* Instructions to follow
The answer should consist of every line in the material below that has the word "Chrome".

* Data for processing
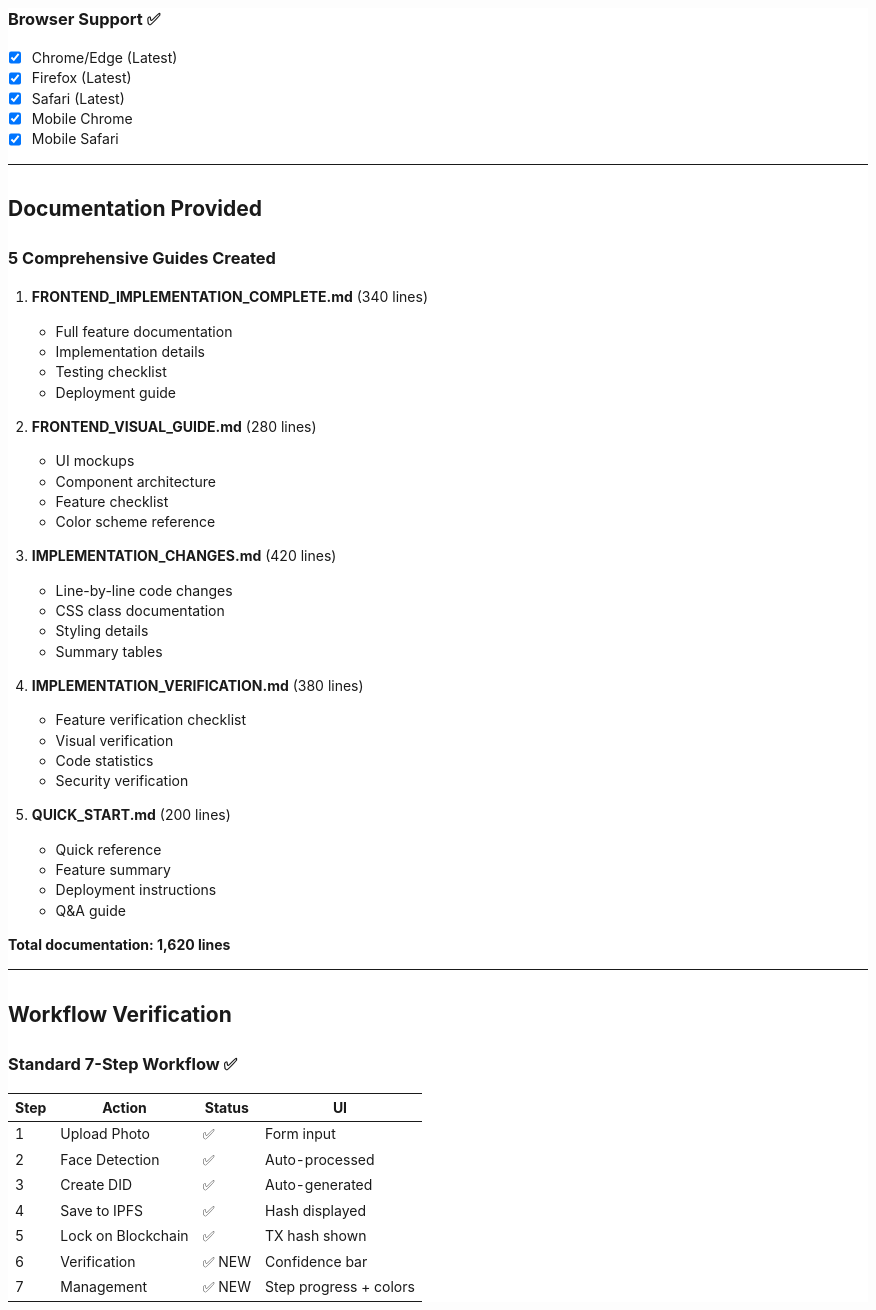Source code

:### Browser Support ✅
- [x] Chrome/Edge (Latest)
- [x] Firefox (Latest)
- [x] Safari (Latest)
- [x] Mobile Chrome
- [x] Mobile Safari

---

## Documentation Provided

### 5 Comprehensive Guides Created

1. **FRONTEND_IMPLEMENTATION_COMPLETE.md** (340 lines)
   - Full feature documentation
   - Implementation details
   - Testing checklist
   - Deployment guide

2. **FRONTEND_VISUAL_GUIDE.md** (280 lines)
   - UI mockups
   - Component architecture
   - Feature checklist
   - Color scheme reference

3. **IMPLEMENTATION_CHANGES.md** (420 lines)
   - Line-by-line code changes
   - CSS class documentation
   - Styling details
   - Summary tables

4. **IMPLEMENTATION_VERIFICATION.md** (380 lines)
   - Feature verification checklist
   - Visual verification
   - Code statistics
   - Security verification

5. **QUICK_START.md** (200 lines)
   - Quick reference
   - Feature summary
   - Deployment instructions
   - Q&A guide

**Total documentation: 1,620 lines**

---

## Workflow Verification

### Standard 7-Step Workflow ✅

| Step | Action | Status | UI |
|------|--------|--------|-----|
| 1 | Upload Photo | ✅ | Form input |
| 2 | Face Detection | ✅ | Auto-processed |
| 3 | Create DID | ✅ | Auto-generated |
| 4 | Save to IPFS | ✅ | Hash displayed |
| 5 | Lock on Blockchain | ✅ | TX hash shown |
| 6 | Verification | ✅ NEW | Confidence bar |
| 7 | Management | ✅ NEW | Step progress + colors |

* Result
- [x] Chrome/Edge (Latest)
- [x] Mobile Chrome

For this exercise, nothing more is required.